Experimental results for the first case (SM with PID) were as follows: Figure 8 shows the step responses for PID with SM controller when there was no disturbance input. The load position (red dashed line) tracks the reference (black dot line) well without any undesirable motion in the steady state. Figure 9 denotes the control signals regarding the results presented in Figure 8.
In addition, a disturbance response based on the first case (SM with PID) is shown in Figure 10 with disturbance inputs to the crane depicted. In this figure, the reference is the black dotted line, the red solid line is the controlled output, and the dashed black line denotes the uncontrolled output. As shown in this figure, residual vibration continuously appeared in the uncontrolled output. However, in the controlled output, the vibration could not be damped out even though the control force was activated. In other words, the PID control method does not work well for the problem of vibration suppression.
Experimental results for the second case (SM with FL control method) are shown in Figures 11– 13. In the nominal condition, similar control performances to the first case were obtained as illustrated in Figures 11 and 12.
However, in the disturbance response shown in Figure 13, we find that the FL control system actively coped with disturbance such that the residual vibration could be damped out in a short time (i.e. less than 10% of uncontrolled case). In other words, it is clear from comparing Figures 10 and 13 that the proposed control system works more effectively than the PID control case.
Conclusion
This paper suggests an approach to control load position and reduce load vibration in the steady state. Many active heave compensation technologies have been developed to improve safety and working efficiency regardless of environmental conditions. The conventional system focuses on rejecting disturbances made by vessel or crane operation. As is well known, both the vessel and the crane are comparatively large structures such that it is too difficult to control their motions. In particular, the heave motions of vessels and cranes are rather difficult to control.
Based on these problems, we needed to develop an effective and useful control strategy to cope with hard operating conditions. In the experiment, we introduced a load motion control method by controlling rope tension without touching vessel and crane motion control. We considered the impact of the vessel and the crane body itself as disturbance and compensated for it by a rope tension control method. Based on this idea, we designed two controllers independently. The first controller was designed for controlling load position globally, and the second one was designed for suppressing load vibration with a comparatively high frequency.
We estimated the load motion including position using rope tension force, measured by the load cell. We used this measurement because, in real-world conditions, it is difficult to obtain the load motion data using a sensing system directly. Considering these facts, we introduced a position estimation method by clarifying the relationship between load position and rope tension force.

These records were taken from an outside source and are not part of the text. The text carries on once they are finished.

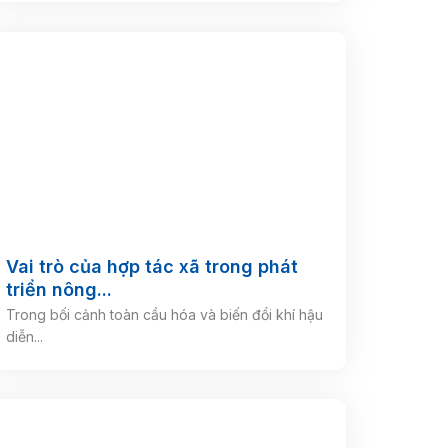
Vai trò của hợp tác xã trong phát
triển nông...
Trong bối cảnh toàn cầu hóa và biến đổi khí hậu
diễn...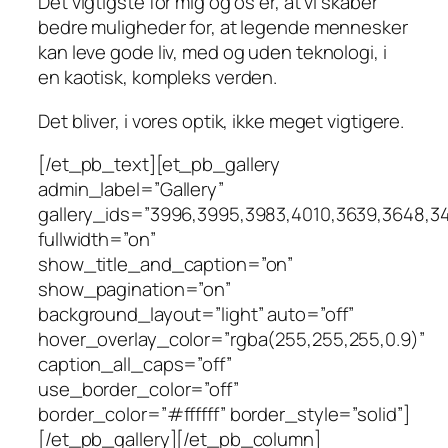
Det vigtigste for mig og os er, at vi skaber
bedre muligheder for, at legende mennesker
kan leve gode liv, med og uden teknologi, i
en kaotisk, kompleks verden.
Det bliver, i vores optik, ikke meget vigtigere.
[/et_pb_text][et_pb_gallery
admin_label=”Gallery”
gallery_ids=”3996,3995,3983,4010,3639,3648,3
fullwidth=”on”
show_title_and_caption=”on”
show_pagination=”on”
background_layout=”light” auto=”off”
hover_overlay_color=”rgba(255,255,255,0.9)”
caption_all_caps=”off”
use_border_color=”off”
border_color=”#ffffff” border_style=”solid”]
[/et_pb_gallery][/et_pb_column]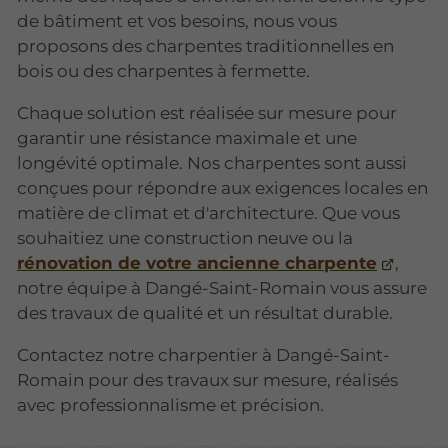
de bâtiment et vos besoins, nous vous
proposons des charpentes traditionnelles en
bois ou des charpentes à fermette.
Chaque solution est réalisée sur mesure pour
garantir une résistance maximale et une
longévité optimale. Nos charpentes sont aussi
conçues pour répondre aux exigences locales en
matière de climat et d'architecture. Que vous
souhaitiez une construction neuve ou la
rénovation de votre ancienne charpente
,
notre équipe à Dangé-Saint-Romain vous assure
des travaux de qualité et un résultat durable.
Contactez notre charpentier à Dangé-Saint-
Romain pour des travaux sur mesure, réalisés
avec professionnalisme et précision.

Based on these preparations, we executed our experiment to evaluate control performance. Two control methods were adopted: the first was the conventional PID control scheme with an SM controller and the second was an FL method with an SM controller to cope with nonlinear system dynamics.
The experimental results verify that the residual vibration of load controlled by the nonlinear control method can be suppressed much faster than the conventional PID control with external disturbances.
Footnotes
Appendix 1
Declaration of conflicting interests
The author(s) declared no potential conflicts of interest with respect to the research, authorship, and/or publication of this article.
Funding
This research was a part of the project titled ‘Development of the ICT convergence smart sliding docking system’, funded by the Ministry of SMEs and Startups, Korea.